İSO olarak bu konuda çözüm arayışlarının bir parçası olma gayretini güttüklerini anlatan Küçük, ilgili sorunu, hükümetin ve Milli Eğitim Bakanlığı'nın da hassasiyetle gündemine aldığını kaydetti.
Sürdürülebilir ve yüksek oranlı büyüme, küresel rekabette başarı, işsizlik sorununun çözümü için işgücüne iş dünyasının talepleri doğrultusunda beceri kazandırmayı başarmak zorunda olduklarını dile getiren Küçük, bunun yolunun mesleki eğitimin kalitesini artırmaktan ve yaygınlık kazandırmaktan geçtiğinin altını çizdi.
Küçük, mesleki eğitimin kalitesiyle ilgili önemli bir eksikliğin de okul-işyeri bağlantısındaki kopukluk olduğuna dikkati çekerek mesleki eğitim alan öğrencilerin yeterince pratik yapma imkanı bulamadığını ifade etti.
Mesleki eğitimde arzu edilen düzeyin yakalanmasının ancak, kamu, özel sektör, sivil toplum kuruluşları ve kısaca ilgili tüm kesimlerin işbirliği ile mümkün olacağını belirten Küçük sanayi için hedefledikleri katma değeri yüksek üretim yapısında, inovasyon kapasitesinin son derece önemli olduğunu bildirerek bugün, dünyanın en zenginleri sıralamasında, onlarca milyar dolarları bulan servetleriyle bilgi ekonomisinin temsilcilerinin başı çektiğini anlattı.
Sosyal paylaşım sitesi Facebook'un piyasa değerinin yaklaşık 90-100 milyar dolar arası değerlerle ifade edildiğine de işaret eden Küçük bu rakamların kişisel servet olmasının ötesinde o ülkeler için yaratılmış katma değer anlamına geldiğini dile getirdi.
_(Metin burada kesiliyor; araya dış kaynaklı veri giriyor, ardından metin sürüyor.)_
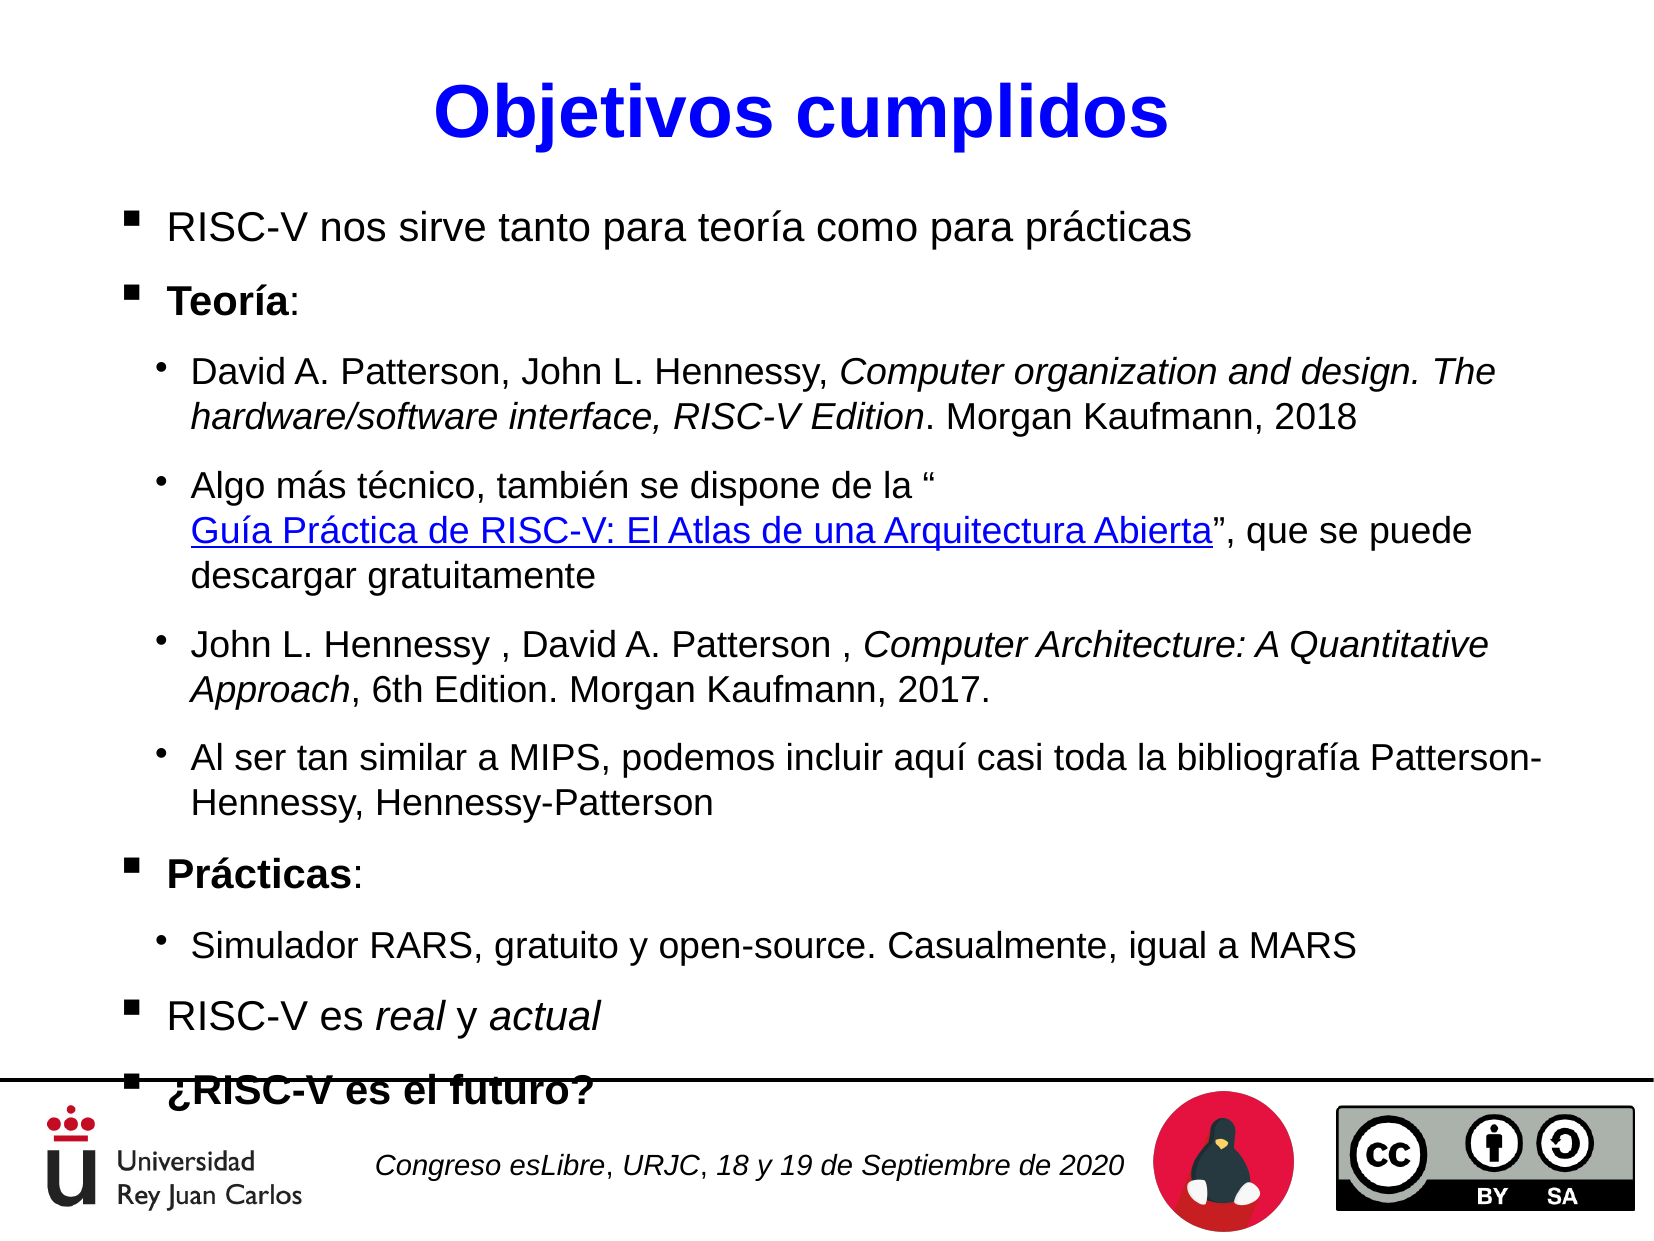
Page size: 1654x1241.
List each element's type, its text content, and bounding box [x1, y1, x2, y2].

picture [1153, 1091, 1294, 1232]
text_box RISC-V nos sirve tanto para teoría como para prácticas Teoría: David A. Patterson, John L. Hennessy, Computer organization and design. The hardware/software interface, RISC-V Edition. Morgan Kaufmann, 2018 Algo más técnico, también se dispone de la “Guía Práctica de RISC-V: El Atlas de una Arquitectura Abierta”, que se puede descargar gratuitamente John L. Hennessy , David A. Patterson , Computer Architecture: A Quantitative Approach, 6th Edition. Morgan Kaufmann, 2017. Al ser tan similar a MIPS, podemos incluir aquí casi toda la bibliografía Patterson-Hennessy, Hennessy-Patterson Prácticas: Simulador RARS, gratuito y open-source. Casualmente, igual a MARS RISC-V es real y actual ¿RISC-V es el futuro? [104, 192, 1590, 1080]
text_box Objetivos cumplidos [142, 54, 1463, 161]
picture [1336, 1094, 1635, 1221]
text_box Congreso esLibre, URJC, 18 y 19 de Septiembre de 2020 [359, 1139, 1153, 1215]
picture [30, 1094, 315, 1220]
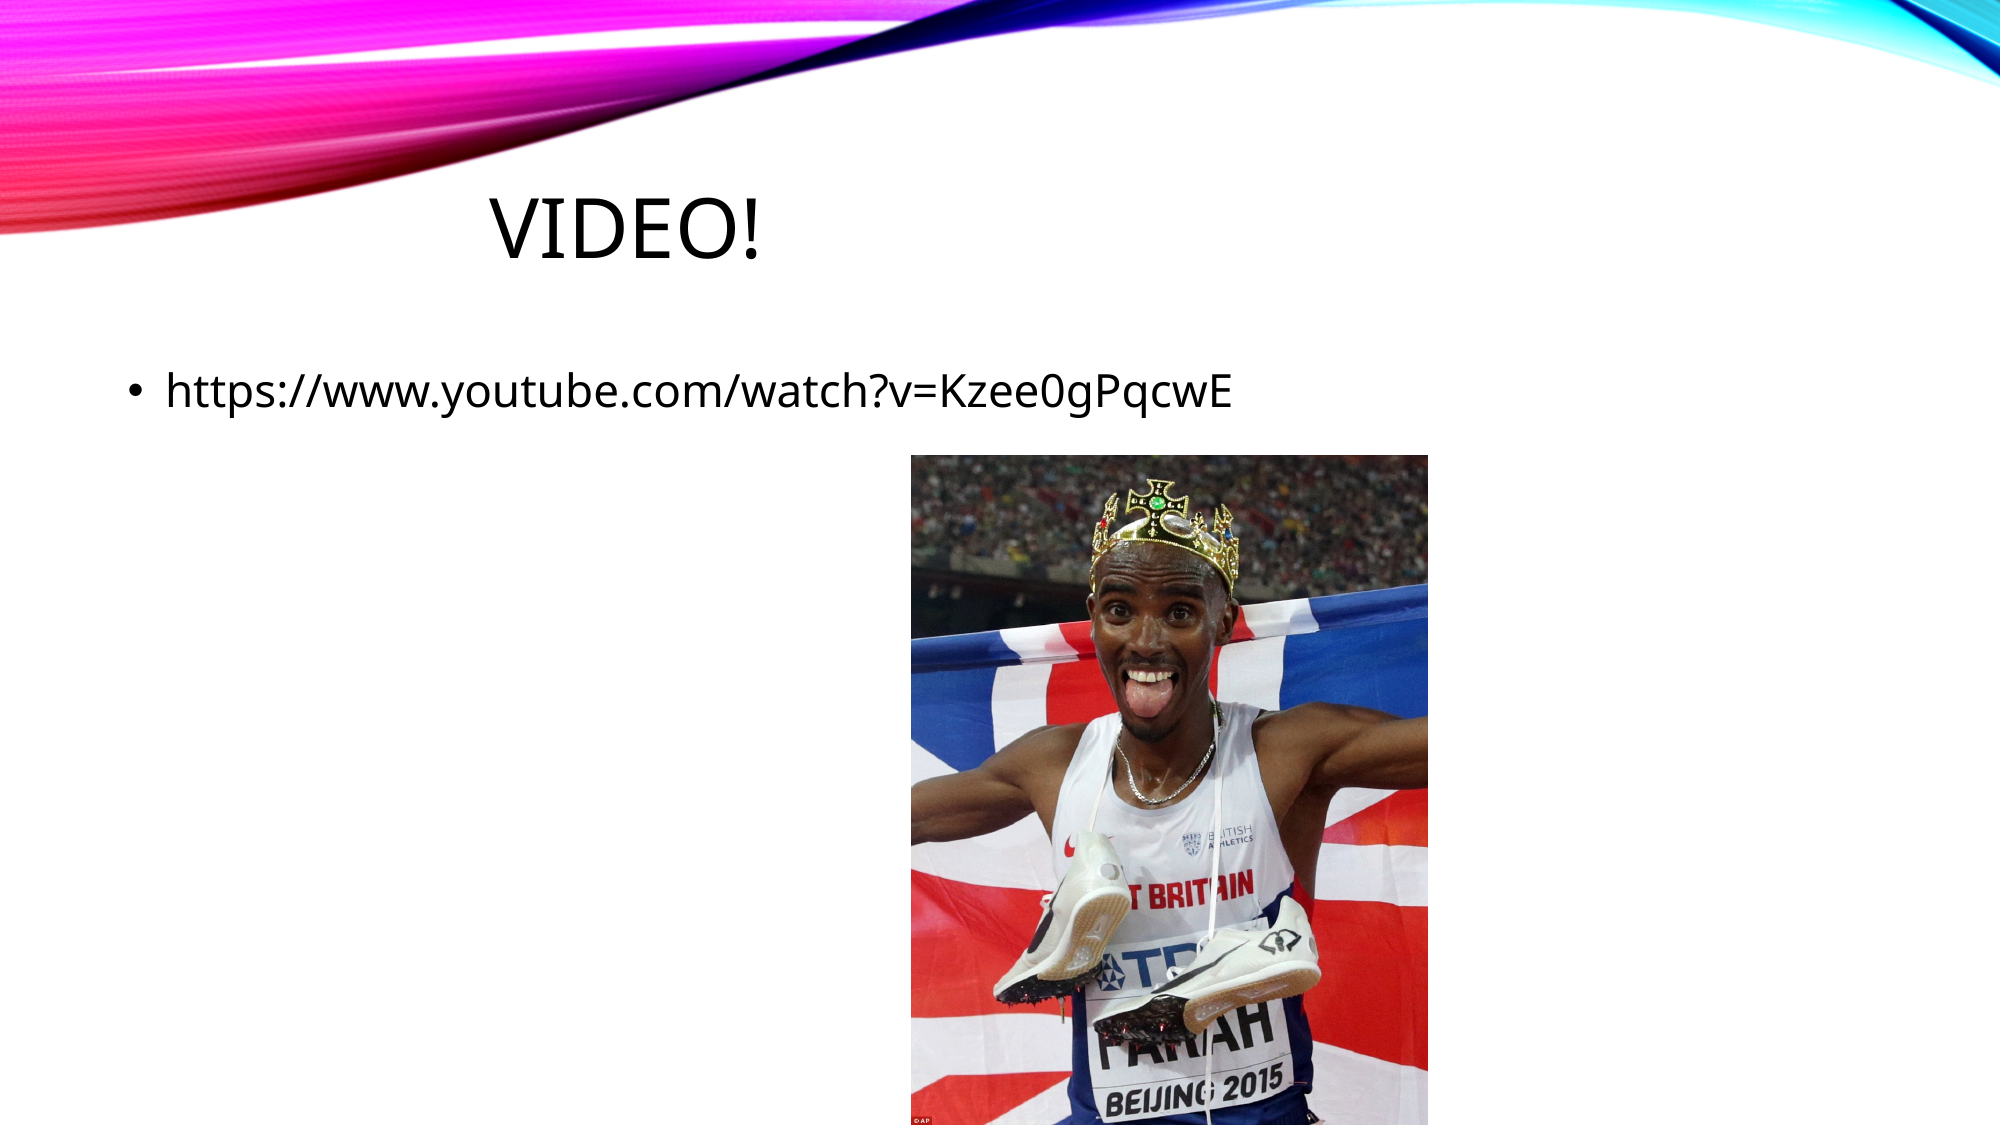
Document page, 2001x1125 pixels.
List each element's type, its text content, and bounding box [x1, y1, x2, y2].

title VIDEO! [474, 125, 1888, 338]
picture [911, 455, 1428, 1125]
list https://www.youtube.com/watch?v=Kzee0gPqcwE [112, 360, 1888, 1021]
-"Yakın zamanda eğitime siyaset cephesinden yaklaşıldı"-
Küçük, yakın geçmişe bakıldığı zaman, ülkede, mesleki eğitim başta olmak üzere eğitim meselesine, ekonomi, kalkınma, istihdam ve rekabet gücü ile ilgili öneminden çok, siyaset cephesinden yaklaşıldığını, eğitim sisteminde sık sık değişikliklere gidildiğini belirterek, şu şekilde devam etti:
"Bugün, karşılaştığımız bir çok sorun, bu anlayışın sonucudur. Sanayimizin, ekonomimizin geleceği açısından bu kadar önem taşıyan eğitim konusu, siyasi mülahazalardan çok, küresel rekabetin gerekleri doğrultusunda şekillendirilen bir alan olabilmelidir. Bu çerçevede, ümit ediyoruz ki, eğitim sistemimizde son yapılan değişiklikler, büyüme, kalkınma ve rekabet gücü hedeflerimiz için kapı aralayıcı olabilecektir, bu konudaki görüşlerinizi de alabileceğimizi düşünüyoruz. Oda olarak bizler, geride bıraktığımız 60 yılda, daima,eğitime destek vermenin gayreti içinde olduk. Bu gayretimizi önümüzdeki yıllarda da devam ettireceğiz."